4 mai 2022 | Massimo Introvigne | Bitter Winter

Certains lecteurs de Bitter Winter se souviennent peut-être de notre reportage de l’année dernière sur une décision du 4e Sénat de la Cour d’appel administrative de l’État de Bavière, annulant un jugement de première instance du tribunal administratif de Munich sur la question du « filtrage des sectes » qui était pratiqué par la ville de Munich.

Les « filtrages des sectes » sont des documents bizarres exigés par les administrations locales, les entreprises et les partis politiques dans certaines régions d’Allemagne. Les personnes à la recherche d’un emploi ou souhaitant faire des affaires avec ces institutions et entreprises doivent signer une déclaration indiquant qu’elles ne sont pas scientologues et qu’elles n’utilisent pas « les enseignements/la technologie de L. Ron Hubbard » (le fondateur de la Scientology).

La ville de Munich subventionne l’utilisation de vélos électriques appelés « pédélecs » dans le but de protéger l’environnement. Une musicienne qui se trouve être scientologue a demandé à recevoir une subvention pour l’achat d’un pédélec le 6 août 2018. Dans le cadre de sa demande, il lui a été demandé de signer un « filtrage des sectes » déclarant qu’« elle n’appliquera pas, n’enseignera pas et ne diffusera pas de quelque manière que ce soit le contenu ou les méthodes ou la technologie de L. Ron Hubbard et qu’elle ne participera à aucun cours ou séminaire basé sur cette technologie ». Elle a refusé, et le 12 décembre 2018, la ville de Munich a rejeté sa demande.

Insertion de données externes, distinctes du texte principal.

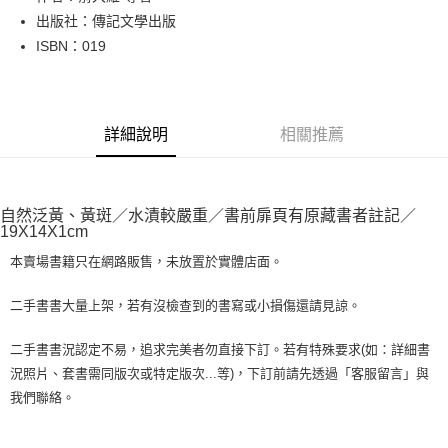
出版社：傳記文學出版
街口支付
ISBN：019
悠遊付
Google Pay
詳細說明
相關推薦
全盈+PAY
大哥付你分期
相關說明
自然泛黃、黃斑／水漬較嚴重／書前扉頁有原藏書者註記／
【大哥付你分期使用說明】
19X14X1cm
AFTEE先享後付
1.本服務由台灣大哥大提供，台灣大哥大用戶可立即使用無須另外申請。
2.付款方式選擇「大哥付你分期」，訂單成立後會自動跳轉到大哥付的交易
本賣場書籍只在網路販售，未放置於實體店面。
相關說明
流程，驗證手機門號後，選擇欲分期的期數、繳款截止日，確認付款後即完
【關於「AFTEE先享後付」】
成交易。
ATM付款
AFTEE先享後付是「在收到商品之後才付款」的支付方式。 讓您購物簡單
二手書書大量上架，若有沒檢查到的書寫或小損傷還請見諒。
3.實際核准額度、可分期數及費用金額請依後續交易確認頁面所載為準。
便利好安心！
4.訂單成立30分鐘內，如未前往確認交易或遇審核未通過，訂單將自動取
１．簡單：不需註冊會員、不需綁卡、不需儲值。
運送方式
二手書書況認定不易，追求完美者勿直接下訂。若有特殊要求(如：詳細書
消。如遇「轉專審核」未通過狀況，表示未達大哥付你分期系統評分，恕無
２．便利：只要手機號碼，簡訊認證，即可結帳。
法說明評估內容。
況照片、套書需同版次或特定版次...等)，下訂前請先透過「客服留言」與
３．安心：先確認商品／服務後，再付款。
全家取貨付款【書籍"本數"8本以上，建議使用中華郵政宅配包
【繳款方式說明】
我們聯絡。
1.分期款項不併入電信帳單，「大哥付你分期」於每月結算日後寄送繳費提
裹】
【「AFTEE先享後付」結帳流程】
醒簡訊。
１．於結帳方式選擇「AFTEE先享後付」後，將跳轉至「AFTEE先享後付」
每筆NT$65，滿NT$499(含以上)免運費
2.透過簡訊連結打開帳單後，可選擇「超商條碼／台灣大直營門市／銀行轉
結帳頁面，進行簡訊認證並確認金額後，即可完成結帳。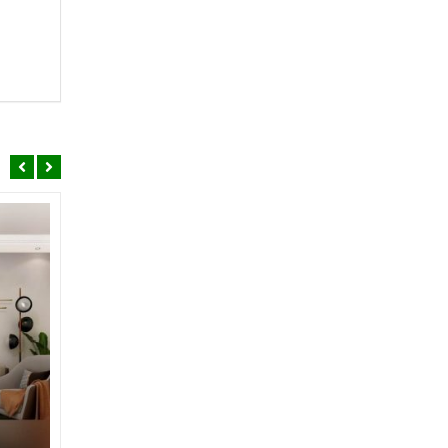
SALE
SALE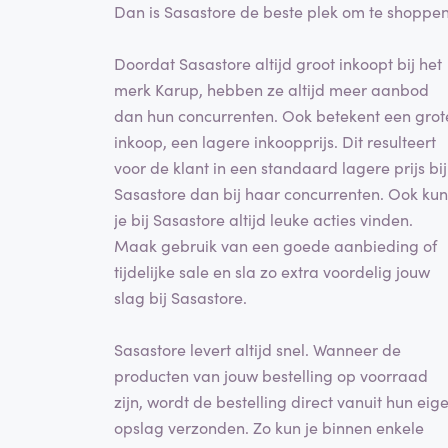
Dan is Sasastore de beste plek om te shoppen
Doordat Sasastore altijd groot inkoopt bij het
merk Karup, hebben ze altijd meer aanbod
dan hun concurrenten. Ook betekent een grot
inkoop, een lagere inkoopprijs. Dit resulteert
voor de klant in een standaard lagere prijs bij
Sasastore dan bij haar concurrenten. Ook kun
je bij Sasastore altijd leuke acties vinden.
Maak gebruik van een goede aanbieding of
tijdelijke sale en sla zo extra voordelig jouw
slag bij Sasastore.
Sasastore levert altijd snel. Wanneer de
producten van jouw bestelling op voorraad
zijn, wordt de bestelling direct vanuit hun eig
opslag verzonden. Zo kun je binnen enkele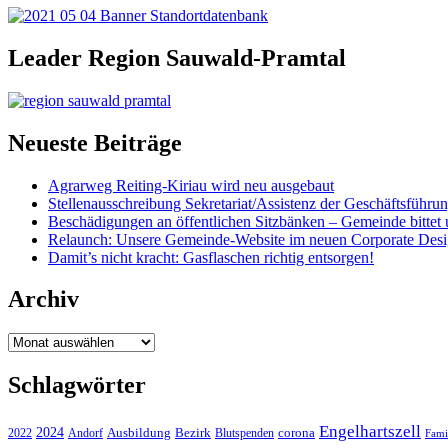
Leader Region Sauwald-Pramtal
Neueste Beiträge
Agrarweg Reiting-Kiriau wird neu ausgebaut
Stellenausschreibung Sekretariat/Assistenz der Geschäftsführu
Beschädigungen an öffentlichen Sitzbänken – Gemeinde bittet 
Relaunch: Unsere Gemeinde-Website im neuen Corporate Des
Damit’s nicht kracht: Gasflaschen richtig entsorgen!
Archiv
Archiv
Schlagwörter
Engelhartszell
2024
Bezirk
corona
Ausbildung
Blutspenden
2022
Andorf
Fami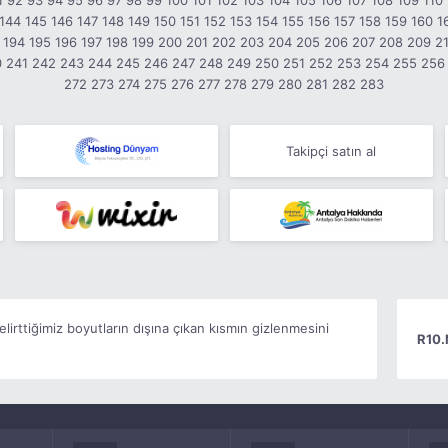
1
92
93
94
95
96
97
98
99
100
101
102
103
104
105
106
107
108
109
110
144
145
146
147
148
149
150
151
152
153
154
155
156
157
158
159
160
1
194
195
196
197
198
199
200
201
202
203
204
205
206
207
208
209
2
0
241
242
243
244
245
246
247
248
249
250
251
252
253
254
255
256
272
273
274
275
276
277
278
279
280
281
282
283
Takipçi satın al
elirttiğimiz boyutların dışına çıkan kısmın gizlenmesini
R10.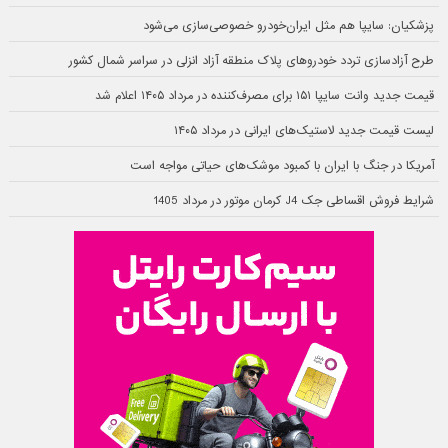
پزشکیان: سایپا هم مثل ایران‌خودرو خصوصی‌سازی می‌شود
طرح آزادسازی تردد خودروهای پلاک منطقه آزاد انزلی در سراسر شمال کشور
قیمت جدید وانت سایپا ۱۵۱ برای مصرف‌کننده در مرداد ۱۴۰۵ اعلام شد
لیست قیمت جدید لاستیک‌های ایرانی در مرداد ۱۴۰۵
آمریکا در جنگ با ایران با کمبود موشک‌های حیاتی مواجه است
شرایط فروش اقساطی جک J4 کرمان موتور در مرداد 1405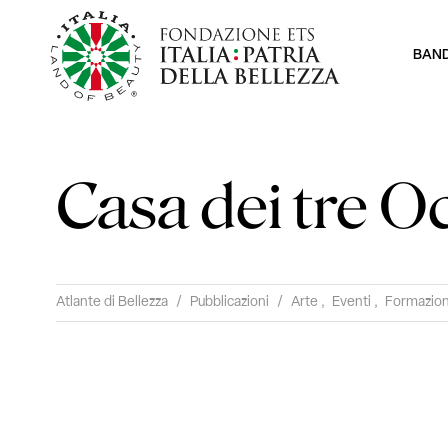
BAN
Casa dei tre Oc
Atlante di Bellezza
/
Pubblicazioni
/
Arte
,
Eventi
,
Formazio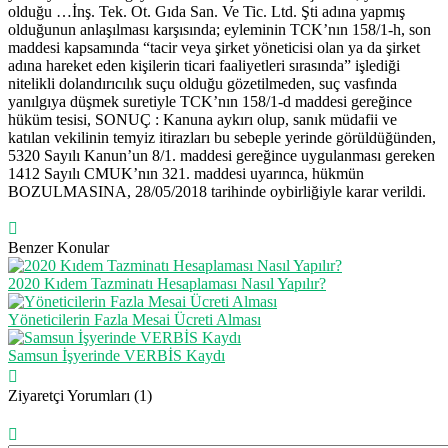
olduğu …İnş. Tek. Ot. Gıda San. Ve Tic. Ltd. Şti adına yapmış
olduğunun anlaşılması karşısında; eyleminin TCK’nın 158/1-h, son
maddesi kapsamında “tacir veya şirket yöneticisi olan ya da şirket
adına hareket eden kişilerin ticari faaliyetleri sırasında” işlediği
nitelikli dolandırıcılık suçu olduğu gözetilmeden, suç vasfında
yanılgıya düşmek suretiyle TCK’nın 158/1-d maddesi gereğince
hüküm tesisi, SONUÇ : Kanuna aykırı olup, sanık müdafii ve
katılan vekilinin temyiz itirazları bu sebeple yerinde görüldüğünden,
5320 Sayılı Kanun’un 8/1. maddesi gereğince uygulanması gereken
1412 Sayılı CMUK’nın 321. maddesi uyarınca, hükmün
BOZULMASINA, 28/05/2018 tarihinde oybirliğiyle karar verildi.
Benzer Konular
2020 Kıdem Tazminatı Hesaplaması Nasıl Yapılır?
Yöneticilerin Fazla Mesai Ücreti Alması
Samsun İşyerinde VERBİS Kaydı
Ziyaretçi Yorumları (1)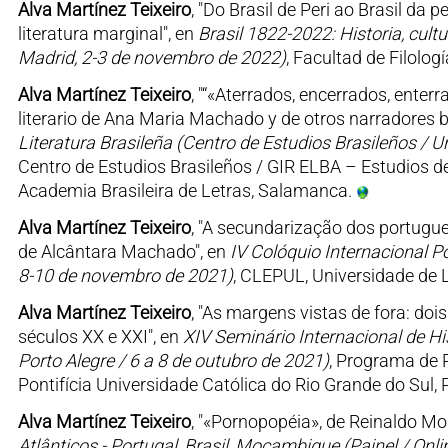
Alva Martínez Teixeiro
, "Do Brasil de Peri ao Brasil da 
literatura marginal", en
Brasil 1822-2022: Historia, cult
Madrid, 2-3 de novembro de 2022)
, Facultad de Filolo
Alva Martínez Teixeiro
, "“«Aterrados, encerrados, enterr
literario de Ana Maria Machado y de otros narradores b
Literatura Brasileña (Centro de Estudios Brasileños / 
Centro de Estudios Brasileños / GIR ELBA – Estudios d
Academia Brasileira de Letras, Salamanca.
Alva Martínez Teixeiro
, "A secundarização dos portugu
de Alcântara Machado", en
IV Colóquio Internacional P
8-10 de novembro de 2021)
, CLEPUL, Universidade de 
Alva Martínez Teixeiro
, "As margens vistas de fora: doi
séculos XX e XXI", en
XIV Seminário Internacional de His
Porto Alegre / 6 a 8 de outubro de 2021)
, Programa de
Pontifícia Universidade Católica do Rio Grande do Sul, P
Alva Martínez Teixeiro
, "«Pornopopéia», de Reinaldo Mor
Atlânticos - Portugal, Brasil, Moçambique (Painel / Onl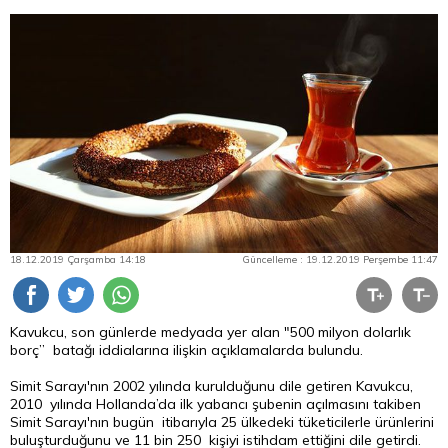
18.12.2019 Çarşamba 14:18
Güncelleme : 19.12.2019 Perşembe 11:47
Kavukcu, son günlerde medyada yer alan "500 milyon dolarlık
borç” batağı iddialarına ilişkin açıklamalarda bulundu.
Simit Sarayı'nın 2002 yılında kurulduğunu dile getiren Kavukcu,
2010 yılında Hollanda’da ilk yabancı şubenin açılmasını takiben
Simit Sarayı'nın bugün itibarıyla 25 ülkedeki tüketicilerle ürünlerini
buluşturduğunu ve 11 bin 250 kişiyi istihdam ettiğini dile getirdi.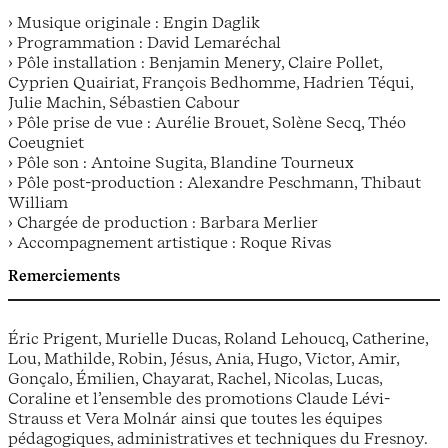
› Musique originale : Engin Daglik
› Programmation : David Lemaréchal
› Pôle installation : Benjamin Menery, Claire Pollet,
Cyprien Quairiat, François Bedhomme, Hadrien Téqui,
Julie Machin, Sébastien Cabour
› Pôle prise de vue : Aurélie Brouet, Solène Secq, Théo
Coeugniet
› Pôle son : Antoine Sugita, Blandine Tourneux
› Pôle post-production : Alexandre Peschmann, Thibaut
William
› Chargée de production : Barbara Merlier
› Accompagnement artistique : Roque Rivas
Remerciements
Éric Prigent, Murielle Ducas, Roland Lehoucq, Catherine,
Lou, Mathilde, Robin, Jésus, Ania, Hugo, Victor, Amir,
Gonçalo, Émilien, Chayarat, Rachel, Nicolas, Lucas,
Coraline et l’ensemble des promotions Claude Lévi-
Strauss et Vera Molnár ainsi que toutes les équipes
pédagogiques, administratives et techniques du Fresnoy.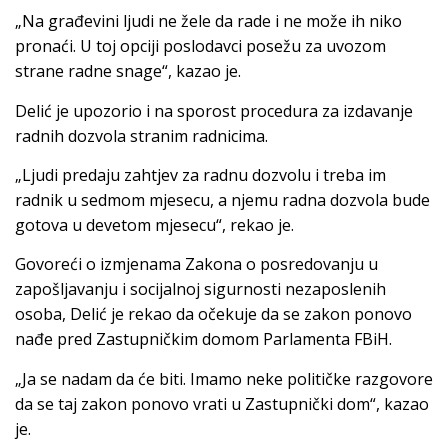
„Na građevini ljudi ne žele da rade i ne može ih niko
pronaći. U toj opciji poslodavci posežu za uvozom
strane radne snage“, kazao je.
Delić je upozorio i na sporost procedura za izdavanje
radnih dozvola stranim radnicima.
„Ljudi predaju zahtjev za radnu dozvolu i treba im
radnik u sedmom mjesecu, a njemu radna dozvola bude
gotova u devetom mjesecu“, rekao je.
Govoreći o izmjenama Zakona o posredovanju u
zapošljavanju i socijalnoj sigurnosti nezaposlenih
osoba, Delić je rekao da očekuje da se zakon ponovo
nađe pred Zastupničkim domom Parlamenta FBiH.
„Ja se nadam da će biti. Imamo neke političke razgovore
da se taj zakon ponovo vrati u Zastupnički dom“, kazao
je.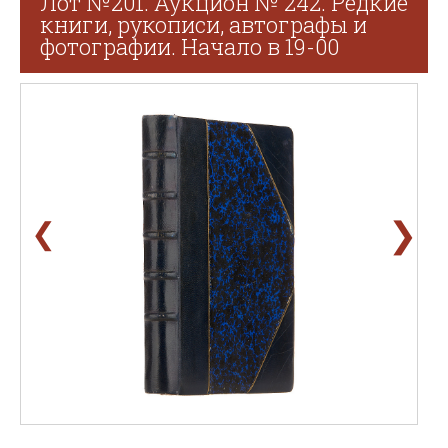
Лот №201. Аукцион № 242. Редкие
книги, рукописи, автографы и
фотографии. Начало в 19-00
❯
❮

Elle a poursuivi la ville, mais le 28 août 2019, le tribunal administratif de Munich lui a donné tort, déclarant que la ville était « libre de décider quel groupe de personnes doit être soutenu par des contributions financières volontaires », et d’exclure les scientologues et partisans de Ron Hubbard.

La musicienne a fait appel, et la Cour d’appel administrative de Bavière a décidé le 16 juin 2021, avec des motifs communiqués le 3 août 2021, que la décision de la ville « est illégale et viole les droits de la plaignante ». Imposer un « filtrage des sectes » pour accorder un financement d’électromobilité viole la garantie constitutionnelle de la liberté de religion et le principe constitutionnel d’égalité devant la loi, qui exige que les citoyens ne soient pas soumis à des désavantages en raison de leur race, origine, langue, croyance ou conviction religieuse ou philosophique, a conclu le tribunal. Les juges ont noté que la ville avait admis que, hormis la question du « filtrage des sectes», la demande de la musicienne remplissait les conditions légales et aurait été accordée. Par conséquent, l’application d’un « filtrage des sectes » constituait une discrimination religieuse inconstitutionnelle.

Le 6 avril, la Cour administrative fédérale a abondé dans le même sens et a ordonné à la ville de Munich de délivrer l’autorisation de subvention requise. Elle a noté qu’il y a trois raisons de déclarer que l’utilisation du « filtrage des sectes » dans ce cas est illégale.

Premièrement, la subvention d’une municipalité ne doit pas dépendre d’un « filtrage des sectes ». L’art. 28 de la Constitution allemande relatif aux droits d’autonomie d’une municipalité ne l’autorise pas à exiger une déclaration sur la croyance d’une personne.

Ensuite, le fait d’exiger une telle déclaration et de refuser une subvention en cas de refus viole la liberté de religion ou de conviction et la liberté de pratique religieuse, toutes deux protégées par l’art. 4 de la Constitution allemande. De telles pratiques sont donc inconstitutionnelles.

Troisièmement, la pratique du « filtrage des sectes » viole le principe de l’égalité de traitement de tous les citoyens devant la loi, car les critères concernés pour les personnes qualifiées pour recevoir une subvention sont impropres et inappropriés.

Bien que l’affaire ne concerne pas les « filtrages des sectes » en général, le point de vue du tribunal semble indiquer qu’en l’absence d’une loi appropriée, exiger une déclaration de croyance d’une personne est inconstitutionnel en soi. Ce résultat encourage certainement les scientologues et tous les citoyens jaloux de leurs droits humains à refuser de signer ces documents odieux. En tant que telle, cette décision est une victoire pour la liberté religieuse et devrait persuader l’Allemagne qu’il n’y a pas de place pour les « filtrages des sectes » dans un pays démocratique fondé sur les droits de l’homme.